(Data items)
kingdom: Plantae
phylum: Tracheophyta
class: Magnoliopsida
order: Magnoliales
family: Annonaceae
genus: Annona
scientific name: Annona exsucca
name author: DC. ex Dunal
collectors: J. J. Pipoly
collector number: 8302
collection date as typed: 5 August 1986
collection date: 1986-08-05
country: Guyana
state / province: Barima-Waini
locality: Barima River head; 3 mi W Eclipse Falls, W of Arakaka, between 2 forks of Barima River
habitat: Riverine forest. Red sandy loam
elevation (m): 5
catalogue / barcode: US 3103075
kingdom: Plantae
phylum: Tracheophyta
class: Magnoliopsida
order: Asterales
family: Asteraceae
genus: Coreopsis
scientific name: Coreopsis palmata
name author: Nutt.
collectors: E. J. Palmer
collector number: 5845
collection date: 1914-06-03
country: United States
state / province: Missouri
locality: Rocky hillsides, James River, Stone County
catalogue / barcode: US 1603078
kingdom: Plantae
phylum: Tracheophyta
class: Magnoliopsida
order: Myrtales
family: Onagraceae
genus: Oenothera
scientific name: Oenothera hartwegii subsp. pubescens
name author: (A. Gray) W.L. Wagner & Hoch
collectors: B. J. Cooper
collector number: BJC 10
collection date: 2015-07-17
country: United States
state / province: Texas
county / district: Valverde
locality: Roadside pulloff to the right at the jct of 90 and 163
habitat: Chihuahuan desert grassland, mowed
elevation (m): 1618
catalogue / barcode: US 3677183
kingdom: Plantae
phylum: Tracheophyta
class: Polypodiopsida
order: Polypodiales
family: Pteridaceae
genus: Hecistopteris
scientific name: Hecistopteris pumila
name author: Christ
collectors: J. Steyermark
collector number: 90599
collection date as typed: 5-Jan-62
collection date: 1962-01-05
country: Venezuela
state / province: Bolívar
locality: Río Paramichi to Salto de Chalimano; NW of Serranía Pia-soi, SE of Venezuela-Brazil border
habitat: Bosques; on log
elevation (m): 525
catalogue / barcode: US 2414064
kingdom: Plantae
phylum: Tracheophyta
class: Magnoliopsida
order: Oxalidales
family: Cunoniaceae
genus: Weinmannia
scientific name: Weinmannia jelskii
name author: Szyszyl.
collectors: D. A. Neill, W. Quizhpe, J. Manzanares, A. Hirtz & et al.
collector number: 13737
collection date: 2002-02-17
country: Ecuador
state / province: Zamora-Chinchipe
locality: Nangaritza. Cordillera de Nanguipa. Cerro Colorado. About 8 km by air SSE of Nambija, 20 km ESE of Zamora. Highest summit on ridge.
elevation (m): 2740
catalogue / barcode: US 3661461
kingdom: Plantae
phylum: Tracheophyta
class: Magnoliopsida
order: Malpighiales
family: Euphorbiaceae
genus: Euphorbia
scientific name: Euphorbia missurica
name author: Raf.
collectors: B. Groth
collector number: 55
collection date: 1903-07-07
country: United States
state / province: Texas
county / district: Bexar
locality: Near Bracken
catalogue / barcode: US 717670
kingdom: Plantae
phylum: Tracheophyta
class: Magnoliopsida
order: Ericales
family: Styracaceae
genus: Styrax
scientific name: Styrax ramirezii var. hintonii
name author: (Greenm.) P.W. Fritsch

— Problem details —
Please turn all of the entries above into one numbered list, leaving out any blank lines.

— Final result —
1. kingdom: Plantae
2. phylum: Tracheophyta
3. class: Magnoliopsida
4. order: Magnoliales
5. family: Annonaceae
6. genus: Annona
7. scientific name: Annona exsucca
8. name author: DC. ex Dunal
9. collectors: J. J. Pipoly
10. collector number: 8302
11. collection date as typed: 5 August 1986
12. collection date: 1986-08-05
13. country: Guyana
14. state / province: Barima-Waini
15. locality: Barima River head; 3 mi W Eclipse Falls, W of Arakaka, between 2 forks of Barima River
16. habitat: Riverine forest. Red sandy loam
17. elevation (m): 5
18. catalogue / barcode: US 3103075
19. kingdom: Plantae
20. phylum: Tracheophyta
21. class: Magnoliopsida
22. order: Asterales
23. family: Asteraceae
24. genus: Coreopsis
25. scientific name: Coreopsis palmata
26. name author: Nutt.
27. collectors: E. J. Palmer
28. collector number: 5845
29. collection date: 1914-06-03
30. country: United States
31. state / province: Missouri
32. locality: Rocky hillsides, James River, Stone County
33. catalogue / barcode: US 1603078
34. kingdom: Plantae
35. phylum: Tracheophyta
36. class: Magnoliopsida
37. order: Myrtales
38. family: Onagraceae
39. genus: Oenothera
40. scientific name: Oenothera hartwegii subsp. pubescens
41. name author: (A. Gray) W.L. Wagner & Hoch
42. collectors: B. J. Cooper
43. collector number: BJC 10
44. collection date: 2015-07-17
45. country: United States
46. state / province: Texas
47. county / district: Valverde
48. locality: Roadside pulloff to the right at the jct of 90 and 163
49. habitat: Chihuahuan desert grassland, mowed
50. elevation (m): 1618
51. catalogue / barcode: US 3677183
52. kingdom: Plantae
53. phylum: Tracheophyta
54. class: Polypodiopsida
55. order: Polypodiales
56. family: Pteridaceae
57. genus: Hecistopteris
58. scientific name: Hecistopteris pumila
59. name author: Christ
60. collectors: J. Steyermark
61. collector number: 90599
62. collection date as typed: 5-Jan-62
63. collection date: 1962-01-05
64. country: Venezuela
65. state / province: Bolívar
66. locality: Río Paramichi to Salto de Chalimano; NW of Serranía Pia-soi, SE of Venezuela-Brazil border
67. habitat: Bosques; on log
68. elevation (m): 525
69. catalogue / barcode: US 2414064
70. kingdom: Plantae
71. phylum: Tracheophyta
72. class: Magnoliopsida
73. order: Oxalidales
74. family: Cunoniaceae
75. genus: Weinmannia
76. scientific name: Weinmannia jelskii
77. name author: Szyszyl.
78. collectors: D. A. Neill, W. Quizhpe, J. Manzanares, A. Hirtz & et al.
79. collector number: 13737
80. collection date: 2002-02-17
81. country: Ecuador
82. state / province: Zamora-Chinchipe
83. locality: Nangaritza. Cordillera de Nanguipa. Cerro Colorado. About 8 km by air SSE of Nambija, 20 km ESE of Zamora. Highest summit on ridge.
84. elevation (m): 2740
85. catalogue / barcode: US 3661461
86. kingdom: Plantae
87. phylum: Tracheophyta
88. class: Magnoliopsida
89. order: Malpighiales
90. family: Euphorbiaceae
91. genus: Euphorbia
92. scientific name: Euphorbia missurica
93. name author: Raf.
94. collectors: B. Groth
95. collector number: 55
96. collection date: 1903-07-07
97. country: United States
98. state / province: Texas
99. county / district: Bexar
100. locality: Near Bracken
101. catalogue / barcode: US 717670
102. kingdom: Plantae
103. phylum: Tracheophyta
104. class: Magnoliopsida
105. order: Ericales
106. family: Styracaceae
107. genus: Styrax
108. scientific name: Styrax ramirezii var. hintonii
109. name author: (Greenm.) P.W. Fritsch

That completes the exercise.